Mission-critical operations should happen on secured systems unable to run non-signed binaries with minimal connectivity according to their purpose. Authentication should be decoupled from the system and require human intervention, like touching a Hardware key and passing a biometric test on a security enclave (system on a chip).

Secure systems are synonymous with minimalistic installations, only the necessary software to fulfill their mission, and nothing else. Top-of-the-line hardware is cheap when compared to the cost of risking not isolating and securing systems.

I like the “reasonably secure Qubes OS” approach, implementing a security-by-compartmentalization using virtualization technology. Cubes OS isolates programs and sandbox many system-level components, such as networking and storage subsystems, so that the compromise of any of these programs does not affect the integrity of the rest of the system. Furthermore, virtual machines are not persistent and revert to a known secured state between uses.

Critical-mission users need separate devices. Unfortunately, there is no way to avoid it. However, these users are usually a tiny percentage of a company's workforce. For most employees, the focus should be on zero trusting the toolset and ensuring control over what they can access and share.

Security is a balance between letting users use whatever tools they need to perform the job efficiently and limiting the potential damage they can inadvertently cause. Unfortunately, it is not easy to achieve the perfect balance. But on the other hand, that is why I.T. exists in organizations. So be glad you have the job, and while you are at it, do it.

Microsoft Office scripting language and macro support

I would love to meet the people that thought running scripting languages in Office documents was a good idea! It sure enables a ton of otherwise impossible options for ill-prepared software engineering.

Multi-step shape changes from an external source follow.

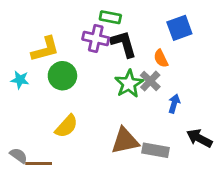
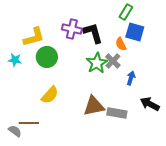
green rectangle: (110, 17) -> (126, 12), moved, turned -70
blue square: (179, 28) -> (135, 32), moved, turned 36
gray semicircle: (19, 155) -> (15, 131), moved

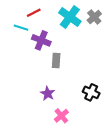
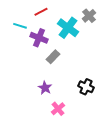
red line: (34, 13) -> (41, 12), moved
cyan cross: (70, 17) -> (68, 28), moved
gray rectangle: (56, 61) -> (53, 57), turned 40

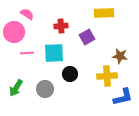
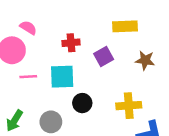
brown star: (120, 56) -> (145, 60), moved

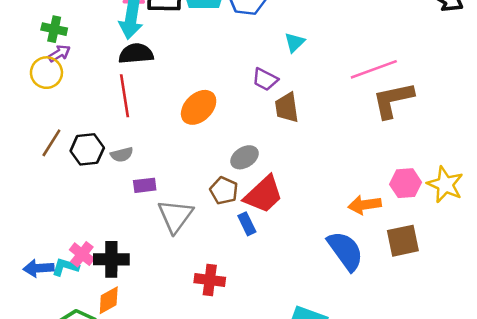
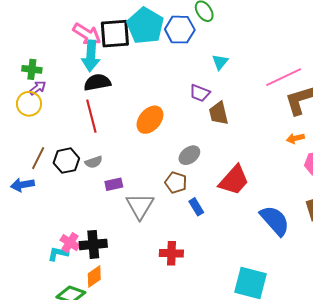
red trapezoid: (264, 194) -> (234, 180), moved
orange arrow: (365, 205) -> (295, 138), moved, size x0.7
blue arrow: (38, 268) -> (22, 185), moved

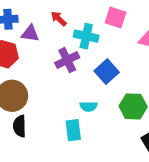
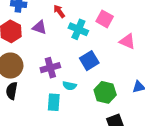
purple triangle: (30, 33) -> (39, 27), moved
purple cross: (67, 60) -> (50, 68), moved

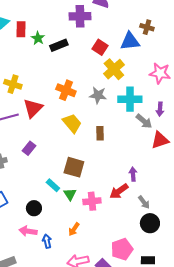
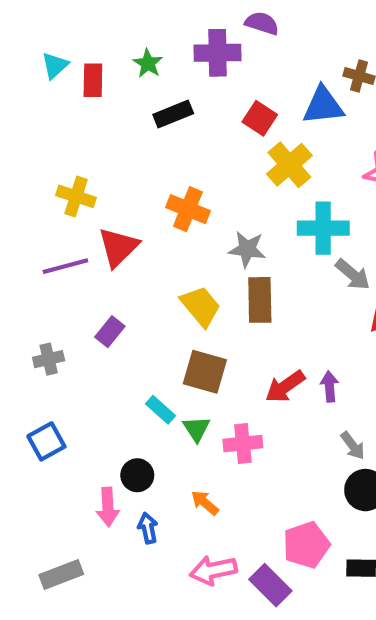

But unfortunately, while I am a proponent of letting people use the best productivity tools they can find, we should limit the number of bad options allowed in a corporate setting.

While running alternative safer Office-like packages with fewer “features” is the easy way out of many headaches, there are ways to enable power users instead of shutting them down. Office applications and data should only run in chrooted (isolated) environments with strict per-document and toolset limitations. Running them online is not the worst possible approach.

I have been managing I.T. for the better part of 30 years. During that time, I saw fantastic stuff created by power users with Microsoft Office tools that delivered great value to companies. While a whole lot of risk and (security) issues come with some (let's call it) creative approaches, the solution is to find ways to accommodate those “solutions”. They even existed because conventional systems to solve a particular problem were unavailable. So I hired the individuals behind some of those insane projects.